New environments can cause people to change in many ways, including their personalities. Travelers sometimes notice that their partners become lazier or more argumentative on a trip, which can cause the relationship to unravel.
Also, travel may reveal some unsavory things about a person's views on culture and socioeconomic issues. Combine this with stress and unwillingness to compromise; you and your partner may not be together anymore at the end of the trip.
What should couples do when they can't agree on travel plans?
Couples who can't agree on travel plans should communicate instead of avoiding conflict. Tell each other your points, but be willing to hear each other out. You may want to do what your partner wants more, and vice versa.
This is also where you can brainstorm alternative solutions, like doing separate activities for a day. Sometimes, one of you may have to give something up for a future concession.
Why should couples travel together?
Couples should travel together because a vacation destination is ideal for bonding and forming core memories. People who travel together also get to know one another on a deeper level. This can strengthen a good relationship, sometimes revealing that a couple isn't ready for a long-term commitment.

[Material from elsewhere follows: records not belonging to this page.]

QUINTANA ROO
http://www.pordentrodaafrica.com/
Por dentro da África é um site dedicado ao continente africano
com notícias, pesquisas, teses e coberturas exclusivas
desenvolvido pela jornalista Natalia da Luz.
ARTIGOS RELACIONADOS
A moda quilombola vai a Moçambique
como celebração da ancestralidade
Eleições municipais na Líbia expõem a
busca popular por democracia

How can couples handle disagreements while traveling?
Open communication is critical. Discuss the issue calmly, listen to each other's perspectives, and find a compromise that works for both.

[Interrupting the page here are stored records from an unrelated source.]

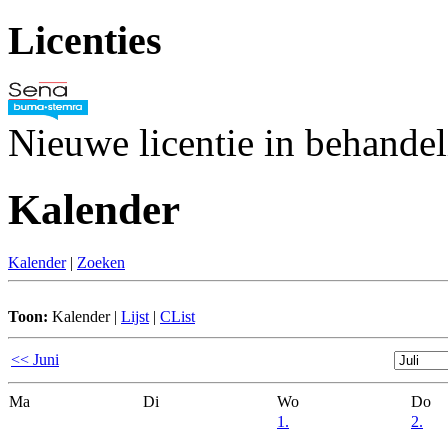
Licenties
Nieuwe licentie in behande
Kalender
Kalender
|
Zoeken
Toon:
Kalender
|
Lijst
|
CList
<< Juni
Ma
Di
Wo
Do
1.
2.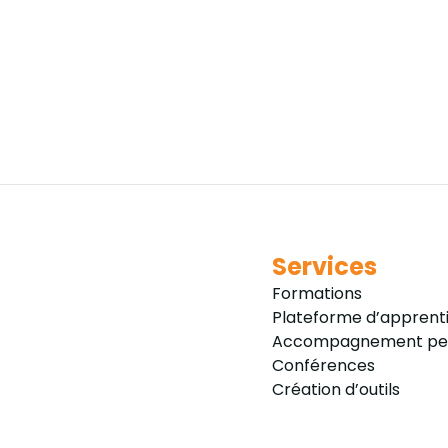
Services
Formations
Plateforme d’apprent
Accompagnement per
Conférences
Création d’outils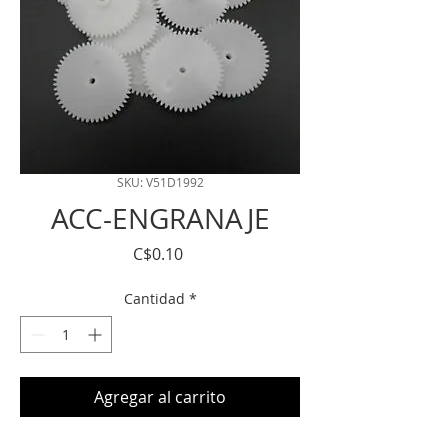
SKU: V51D1992
ACC-ENGRANAJE
Precio
C$0.10
Cantidad
*
Agregar al carrito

Is it okay for couples to spend time apart during a trip?
Absolutely. Spending some solo time can be refreshing and help prevent feeling overwhelmed.
How can couples ensure they respect local customs while traveling?
Researching and understanding the cultural norms of the destination is essential. When in doubt, observe and follow the locals.
What are some activities couples can do to bond during a trip?
Trying out local cuisines, attending cultural events, or taking a class together, like cooking or dancing, can be great bonding activities.
How can couples handle financial disagreements while traveling?
Set a travel budget beforehand and discuss how expenses will be split. This can prevent misunderstandings later on.
What if one partner wants to relax while the other wants adventure?
Compromise is key. Allocate days for relaxation and adventure so both partners get what they want.
How can couples handle language barriers while traveling?
Learning basic phrases, using translation apps, or carrying a phrasebook can be helpful.
How important is it for couples to try new experiences together?
Trying new experiences can strengthen the bond and create lasting memories.
What if one partner is a minimalist traveler and the other isn't?
Discuss packing strategies beforehand and find a middle ground that works for both.
How can couples capture memories without being too engrossed in their devices?
Set specific times for photos and then focus on experiencing the moment.
How can couples handle homesickness while traveling?
Stay connected with loved ones through calls or messages and carry a few familiar items from home.
Is it essential for couples to have shared interests while traveling?
While shared interests help, respecting and trying out each other's interests can also be rewarding.
How can couples handle health issues or emergencies while traveling?
Always carry essential medicines, know the location of nearby hospitals, and have travel insurance.
What if one partner is more outgoing and the other is introverted?
Respect each other's boundaries and find activities that cater to both personalities.
How can couples handle dietary restrictions while traveling?
Research restaurants beforehand and communicate dietary needs.
Is it a good idea for couples to take a break from technology while traveling?
A digital detox can help couples focus on each other and the experience.
How can couples handle unexpected changes in travel plans?
Stay flexible, communicate, and find alternative solutions together.
What are some ways couples can immerse themselves in local culture?
Attend local events, try local foods, and interact with the locals.
How can couples ensure safety while traveling?
Stay informed about the destination, avoid risky areas, and always inform someone about your whereabouts.